__DATA TO PROCESS__:
>>>
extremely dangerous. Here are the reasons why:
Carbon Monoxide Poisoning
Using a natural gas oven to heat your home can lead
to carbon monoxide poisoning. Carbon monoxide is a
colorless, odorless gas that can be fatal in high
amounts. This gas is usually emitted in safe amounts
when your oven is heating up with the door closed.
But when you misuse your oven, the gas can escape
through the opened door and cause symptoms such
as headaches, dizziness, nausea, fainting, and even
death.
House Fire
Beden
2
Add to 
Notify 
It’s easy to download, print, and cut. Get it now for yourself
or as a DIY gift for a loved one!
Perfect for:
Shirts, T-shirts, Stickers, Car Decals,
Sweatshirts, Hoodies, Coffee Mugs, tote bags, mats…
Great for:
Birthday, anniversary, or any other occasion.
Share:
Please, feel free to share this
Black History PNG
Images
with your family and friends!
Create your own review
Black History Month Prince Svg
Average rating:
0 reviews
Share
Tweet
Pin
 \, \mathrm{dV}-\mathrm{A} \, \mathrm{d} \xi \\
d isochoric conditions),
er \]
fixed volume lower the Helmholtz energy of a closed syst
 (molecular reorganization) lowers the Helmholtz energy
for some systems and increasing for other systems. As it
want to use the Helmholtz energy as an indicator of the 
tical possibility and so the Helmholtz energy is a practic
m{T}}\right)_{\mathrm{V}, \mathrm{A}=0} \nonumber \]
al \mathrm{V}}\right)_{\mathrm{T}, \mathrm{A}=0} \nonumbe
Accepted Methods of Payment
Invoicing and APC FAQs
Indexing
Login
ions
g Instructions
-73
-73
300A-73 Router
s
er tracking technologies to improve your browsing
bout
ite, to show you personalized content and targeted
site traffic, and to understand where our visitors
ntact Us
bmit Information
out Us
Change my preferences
<<<
__JOB__: Please transcribe exactly the line containing "Accepted Methods of Payment" and every line after it to the end of the data, and no other lines.

__ANSWER AREA__:
Accepted Methods of Payment
Invoicing and APC FAQs
Indexing
Login
ions
g Instructions
-73
-73
300A-73 Router
s
er tracking technologies to improve your browsing
bout
ite, to show you personalized content and targeted
site traffic, and to understand where our visitors
ntact Us
bmit Information
out Us
Change my preferences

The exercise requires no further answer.